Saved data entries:
===============

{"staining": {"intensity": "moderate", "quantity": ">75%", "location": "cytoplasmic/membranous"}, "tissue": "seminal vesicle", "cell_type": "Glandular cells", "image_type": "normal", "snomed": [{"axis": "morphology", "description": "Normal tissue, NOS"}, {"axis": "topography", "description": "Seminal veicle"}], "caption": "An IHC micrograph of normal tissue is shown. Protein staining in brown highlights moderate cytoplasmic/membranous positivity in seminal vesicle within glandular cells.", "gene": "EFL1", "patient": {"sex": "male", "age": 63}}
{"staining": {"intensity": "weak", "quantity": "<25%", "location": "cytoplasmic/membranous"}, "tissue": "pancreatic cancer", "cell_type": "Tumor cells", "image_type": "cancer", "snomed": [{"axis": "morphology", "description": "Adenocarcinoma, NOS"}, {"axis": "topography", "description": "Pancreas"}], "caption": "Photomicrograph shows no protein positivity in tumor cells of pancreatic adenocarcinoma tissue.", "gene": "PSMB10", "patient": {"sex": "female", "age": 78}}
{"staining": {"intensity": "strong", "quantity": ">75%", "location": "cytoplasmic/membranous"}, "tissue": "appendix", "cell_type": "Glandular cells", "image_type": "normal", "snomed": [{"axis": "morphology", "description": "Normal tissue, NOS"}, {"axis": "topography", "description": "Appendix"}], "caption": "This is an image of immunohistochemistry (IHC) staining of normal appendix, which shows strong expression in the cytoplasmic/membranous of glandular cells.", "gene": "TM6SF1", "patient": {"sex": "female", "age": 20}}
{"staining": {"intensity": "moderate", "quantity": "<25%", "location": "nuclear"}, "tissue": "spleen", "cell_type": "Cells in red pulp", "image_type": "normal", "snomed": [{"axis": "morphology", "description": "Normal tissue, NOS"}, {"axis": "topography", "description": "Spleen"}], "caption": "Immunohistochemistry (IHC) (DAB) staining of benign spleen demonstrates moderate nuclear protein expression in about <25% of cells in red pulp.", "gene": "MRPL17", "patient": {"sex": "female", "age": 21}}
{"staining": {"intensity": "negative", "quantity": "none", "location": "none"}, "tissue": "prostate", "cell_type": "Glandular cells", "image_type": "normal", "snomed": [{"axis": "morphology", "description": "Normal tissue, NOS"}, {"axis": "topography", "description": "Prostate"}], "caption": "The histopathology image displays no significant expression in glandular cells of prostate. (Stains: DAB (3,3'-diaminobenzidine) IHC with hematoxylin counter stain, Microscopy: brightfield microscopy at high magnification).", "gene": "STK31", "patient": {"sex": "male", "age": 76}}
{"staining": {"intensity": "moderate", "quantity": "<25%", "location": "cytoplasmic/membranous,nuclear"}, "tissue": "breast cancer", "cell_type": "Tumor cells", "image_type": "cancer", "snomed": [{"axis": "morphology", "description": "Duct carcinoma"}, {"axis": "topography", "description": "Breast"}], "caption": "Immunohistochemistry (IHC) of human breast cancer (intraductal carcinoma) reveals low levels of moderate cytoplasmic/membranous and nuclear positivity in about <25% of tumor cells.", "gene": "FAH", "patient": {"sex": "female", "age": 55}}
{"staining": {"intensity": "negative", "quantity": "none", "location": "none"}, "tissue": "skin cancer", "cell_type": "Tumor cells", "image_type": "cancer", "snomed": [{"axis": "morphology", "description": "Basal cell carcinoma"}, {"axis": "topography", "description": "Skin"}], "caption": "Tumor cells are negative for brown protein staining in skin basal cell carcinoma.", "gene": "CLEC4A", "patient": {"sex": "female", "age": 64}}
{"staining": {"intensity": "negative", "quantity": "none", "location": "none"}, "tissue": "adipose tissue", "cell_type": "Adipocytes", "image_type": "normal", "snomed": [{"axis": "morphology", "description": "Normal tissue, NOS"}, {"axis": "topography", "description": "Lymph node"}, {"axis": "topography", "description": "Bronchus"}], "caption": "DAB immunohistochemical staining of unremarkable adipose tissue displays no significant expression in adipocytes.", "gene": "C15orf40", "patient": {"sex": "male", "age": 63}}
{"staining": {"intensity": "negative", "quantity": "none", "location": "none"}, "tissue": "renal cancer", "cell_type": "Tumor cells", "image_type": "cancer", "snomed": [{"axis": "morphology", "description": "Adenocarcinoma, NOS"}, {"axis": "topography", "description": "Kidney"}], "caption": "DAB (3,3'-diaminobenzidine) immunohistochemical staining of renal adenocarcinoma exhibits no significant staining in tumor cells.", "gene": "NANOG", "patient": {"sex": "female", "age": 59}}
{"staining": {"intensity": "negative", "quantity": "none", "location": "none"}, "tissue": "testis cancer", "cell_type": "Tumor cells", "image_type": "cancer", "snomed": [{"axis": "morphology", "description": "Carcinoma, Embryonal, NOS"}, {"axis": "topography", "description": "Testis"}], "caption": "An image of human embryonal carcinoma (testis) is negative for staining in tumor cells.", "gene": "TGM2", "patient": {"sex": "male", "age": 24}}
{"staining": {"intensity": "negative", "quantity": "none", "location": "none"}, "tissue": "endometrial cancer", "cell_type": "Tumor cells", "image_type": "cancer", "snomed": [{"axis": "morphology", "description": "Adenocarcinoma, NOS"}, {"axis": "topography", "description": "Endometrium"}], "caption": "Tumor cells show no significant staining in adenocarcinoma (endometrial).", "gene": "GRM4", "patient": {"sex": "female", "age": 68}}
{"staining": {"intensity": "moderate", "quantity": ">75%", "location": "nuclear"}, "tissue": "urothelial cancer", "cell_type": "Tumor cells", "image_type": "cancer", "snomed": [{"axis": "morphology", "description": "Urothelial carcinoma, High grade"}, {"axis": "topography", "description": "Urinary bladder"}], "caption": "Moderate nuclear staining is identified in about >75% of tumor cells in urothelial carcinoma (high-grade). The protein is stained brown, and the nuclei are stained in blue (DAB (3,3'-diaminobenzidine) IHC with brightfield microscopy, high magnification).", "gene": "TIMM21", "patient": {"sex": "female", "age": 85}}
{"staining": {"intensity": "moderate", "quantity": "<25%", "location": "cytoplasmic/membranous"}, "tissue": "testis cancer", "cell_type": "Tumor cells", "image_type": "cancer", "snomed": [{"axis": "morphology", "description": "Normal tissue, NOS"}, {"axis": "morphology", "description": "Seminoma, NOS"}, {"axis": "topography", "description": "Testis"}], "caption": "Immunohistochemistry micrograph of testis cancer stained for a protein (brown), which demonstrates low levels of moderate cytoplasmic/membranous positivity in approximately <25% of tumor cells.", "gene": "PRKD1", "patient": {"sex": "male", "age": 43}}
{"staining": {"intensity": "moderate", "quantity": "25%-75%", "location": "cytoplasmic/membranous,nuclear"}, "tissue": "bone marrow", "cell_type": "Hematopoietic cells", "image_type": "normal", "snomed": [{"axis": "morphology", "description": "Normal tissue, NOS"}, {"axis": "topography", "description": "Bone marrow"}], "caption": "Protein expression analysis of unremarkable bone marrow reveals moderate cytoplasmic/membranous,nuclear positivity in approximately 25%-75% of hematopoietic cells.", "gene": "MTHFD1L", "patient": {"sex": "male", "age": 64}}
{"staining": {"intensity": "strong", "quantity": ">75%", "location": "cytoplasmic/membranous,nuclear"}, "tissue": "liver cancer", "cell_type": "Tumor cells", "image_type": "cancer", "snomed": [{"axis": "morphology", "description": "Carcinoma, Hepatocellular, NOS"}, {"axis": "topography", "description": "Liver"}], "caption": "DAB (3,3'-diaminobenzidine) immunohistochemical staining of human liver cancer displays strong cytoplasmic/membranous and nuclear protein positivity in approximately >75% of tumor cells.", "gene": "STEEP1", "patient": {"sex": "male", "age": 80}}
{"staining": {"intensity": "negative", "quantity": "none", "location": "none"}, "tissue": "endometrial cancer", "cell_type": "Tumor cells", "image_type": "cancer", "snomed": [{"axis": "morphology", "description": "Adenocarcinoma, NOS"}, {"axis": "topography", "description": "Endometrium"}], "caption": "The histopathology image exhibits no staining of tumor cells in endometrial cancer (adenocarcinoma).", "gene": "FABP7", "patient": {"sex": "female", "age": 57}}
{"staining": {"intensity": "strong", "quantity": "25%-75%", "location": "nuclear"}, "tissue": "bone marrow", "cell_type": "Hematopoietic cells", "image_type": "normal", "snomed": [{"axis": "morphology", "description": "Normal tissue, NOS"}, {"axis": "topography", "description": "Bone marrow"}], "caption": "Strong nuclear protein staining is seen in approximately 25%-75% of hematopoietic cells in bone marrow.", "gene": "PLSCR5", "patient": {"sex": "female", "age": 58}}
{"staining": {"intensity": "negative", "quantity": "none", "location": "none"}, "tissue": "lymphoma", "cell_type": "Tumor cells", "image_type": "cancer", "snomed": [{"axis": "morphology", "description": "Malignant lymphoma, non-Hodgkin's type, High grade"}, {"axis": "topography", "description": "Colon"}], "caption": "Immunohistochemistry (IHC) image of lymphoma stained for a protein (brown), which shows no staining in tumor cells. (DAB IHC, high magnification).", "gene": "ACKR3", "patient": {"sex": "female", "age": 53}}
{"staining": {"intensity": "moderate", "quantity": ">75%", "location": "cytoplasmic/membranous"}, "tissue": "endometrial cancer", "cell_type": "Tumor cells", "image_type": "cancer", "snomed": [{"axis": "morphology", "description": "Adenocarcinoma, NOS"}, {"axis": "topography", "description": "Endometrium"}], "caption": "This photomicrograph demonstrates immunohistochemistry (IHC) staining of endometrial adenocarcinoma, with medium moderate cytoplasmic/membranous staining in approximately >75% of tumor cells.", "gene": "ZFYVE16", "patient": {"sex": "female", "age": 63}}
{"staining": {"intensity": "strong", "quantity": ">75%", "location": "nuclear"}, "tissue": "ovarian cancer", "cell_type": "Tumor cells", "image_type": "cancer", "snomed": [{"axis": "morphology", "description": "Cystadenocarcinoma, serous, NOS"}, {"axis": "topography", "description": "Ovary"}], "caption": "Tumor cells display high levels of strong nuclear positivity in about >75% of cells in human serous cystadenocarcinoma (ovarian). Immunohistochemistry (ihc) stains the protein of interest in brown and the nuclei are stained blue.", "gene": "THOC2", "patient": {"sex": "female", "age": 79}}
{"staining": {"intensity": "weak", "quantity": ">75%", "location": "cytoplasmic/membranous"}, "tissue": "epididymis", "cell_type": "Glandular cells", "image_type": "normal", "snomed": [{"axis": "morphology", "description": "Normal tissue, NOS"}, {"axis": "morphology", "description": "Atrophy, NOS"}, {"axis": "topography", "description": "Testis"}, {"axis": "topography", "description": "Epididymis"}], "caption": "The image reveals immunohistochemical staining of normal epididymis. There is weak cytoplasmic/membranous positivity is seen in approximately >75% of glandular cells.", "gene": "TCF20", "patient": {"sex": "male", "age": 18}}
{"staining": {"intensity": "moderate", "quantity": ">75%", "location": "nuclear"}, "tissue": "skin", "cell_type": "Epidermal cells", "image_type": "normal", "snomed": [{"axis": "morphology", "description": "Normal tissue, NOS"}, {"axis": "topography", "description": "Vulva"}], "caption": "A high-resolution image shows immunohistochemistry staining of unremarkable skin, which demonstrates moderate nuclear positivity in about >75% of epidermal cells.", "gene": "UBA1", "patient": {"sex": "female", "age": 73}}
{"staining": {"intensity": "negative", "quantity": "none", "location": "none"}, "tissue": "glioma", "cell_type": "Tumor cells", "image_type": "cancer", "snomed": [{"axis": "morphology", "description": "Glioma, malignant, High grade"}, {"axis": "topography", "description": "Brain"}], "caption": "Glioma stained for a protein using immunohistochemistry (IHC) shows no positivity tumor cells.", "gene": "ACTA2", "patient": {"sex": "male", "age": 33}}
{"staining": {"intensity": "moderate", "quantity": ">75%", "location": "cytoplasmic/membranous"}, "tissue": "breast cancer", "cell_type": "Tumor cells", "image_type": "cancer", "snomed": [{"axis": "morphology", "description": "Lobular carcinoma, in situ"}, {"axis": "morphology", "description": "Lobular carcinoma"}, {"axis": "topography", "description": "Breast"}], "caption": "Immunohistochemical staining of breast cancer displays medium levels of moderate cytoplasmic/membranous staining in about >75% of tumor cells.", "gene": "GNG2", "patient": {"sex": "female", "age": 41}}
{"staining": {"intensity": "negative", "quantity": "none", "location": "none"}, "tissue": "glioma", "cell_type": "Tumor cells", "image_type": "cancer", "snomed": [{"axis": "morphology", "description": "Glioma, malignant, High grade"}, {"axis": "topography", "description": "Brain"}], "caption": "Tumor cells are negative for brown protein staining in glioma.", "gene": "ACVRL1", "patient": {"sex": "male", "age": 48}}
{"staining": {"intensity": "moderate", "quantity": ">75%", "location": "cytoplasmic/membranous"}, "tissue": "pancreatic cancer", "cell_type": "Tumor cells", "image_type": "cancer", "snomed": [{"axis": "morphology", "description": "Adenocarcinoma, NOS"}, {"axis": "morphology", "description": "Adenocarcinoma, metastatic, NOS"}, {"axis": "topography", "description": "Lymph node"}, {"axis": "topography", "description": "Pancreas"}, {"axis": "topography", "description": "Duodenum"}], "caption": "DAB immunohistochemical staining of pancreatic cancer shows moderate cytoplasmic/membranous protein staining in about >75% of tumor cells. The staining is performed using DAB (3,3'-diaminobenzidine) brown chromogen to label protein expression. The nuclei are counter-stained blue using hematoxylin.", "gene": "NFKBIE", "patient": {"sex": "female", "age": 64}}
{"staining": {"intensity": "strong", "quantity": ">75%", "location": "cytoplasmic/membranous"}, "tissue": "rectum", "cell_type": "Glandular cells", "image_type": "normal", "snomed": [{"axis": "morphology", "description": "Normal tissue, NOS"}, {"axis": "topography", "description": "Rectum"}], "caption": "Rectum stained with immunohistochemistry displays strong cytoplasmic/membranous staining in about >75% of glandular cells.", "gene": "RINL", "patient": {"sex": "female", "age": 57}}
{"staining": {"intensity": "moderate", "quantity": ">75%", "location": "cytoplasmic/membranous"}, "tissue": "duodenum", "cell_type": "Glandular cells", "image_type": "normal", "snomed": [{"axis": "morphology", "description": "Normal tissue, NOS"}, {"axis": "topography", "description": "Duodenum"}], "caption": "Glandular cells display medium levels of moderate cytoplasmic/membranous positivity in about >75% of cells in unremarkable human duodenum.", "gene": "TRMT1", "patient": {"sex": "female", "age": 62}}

===============

§ **What is expected**:
Begin at the first line of the records above and quote every line verbatim through the one that contains "shows no protein".

§ **Response area**:
{"staining": {"intensity": "moderate", "quantity": ">75%", "location": "cytoplasmic/membranous"}, "tissue": "seminal vesicle", "cell_type": "Glandular cells", "image_type": "normal", "snomed": [{"axis": "morphology", "description": "Normal tissue, NOS"}, {"axis": "topography", "description": "Seminal veicle"}], "caption": "An IHC micrograph of normal tissue is shown. Protein staining in brown highlights moderate cytoplasmic/membranous positivity in seminal vesicle within glandular cells.", "gene": "EFL1", "patient": {"sex": "male", "age": 63}}
{"staining": {"intensity": "weak", "quantity": "<25%", "location": "cytoplasmic/membranous"}, "tissue": "pancreatic cancer", "cell_type": "Tumor cells", "image_type": "cancer", "snomed": [{"axis": "morphology", "description": "Adenocarcinoma, NOS"}, {"axis": "topography", "description": "Pancreas"}], "caption": "Photomicrograph shows no protein positivity in tumor cells of pancreatic adenocarcinoma tissue.", "gene": "PSMB10", "patient": {"sex": "female", "age": 78}}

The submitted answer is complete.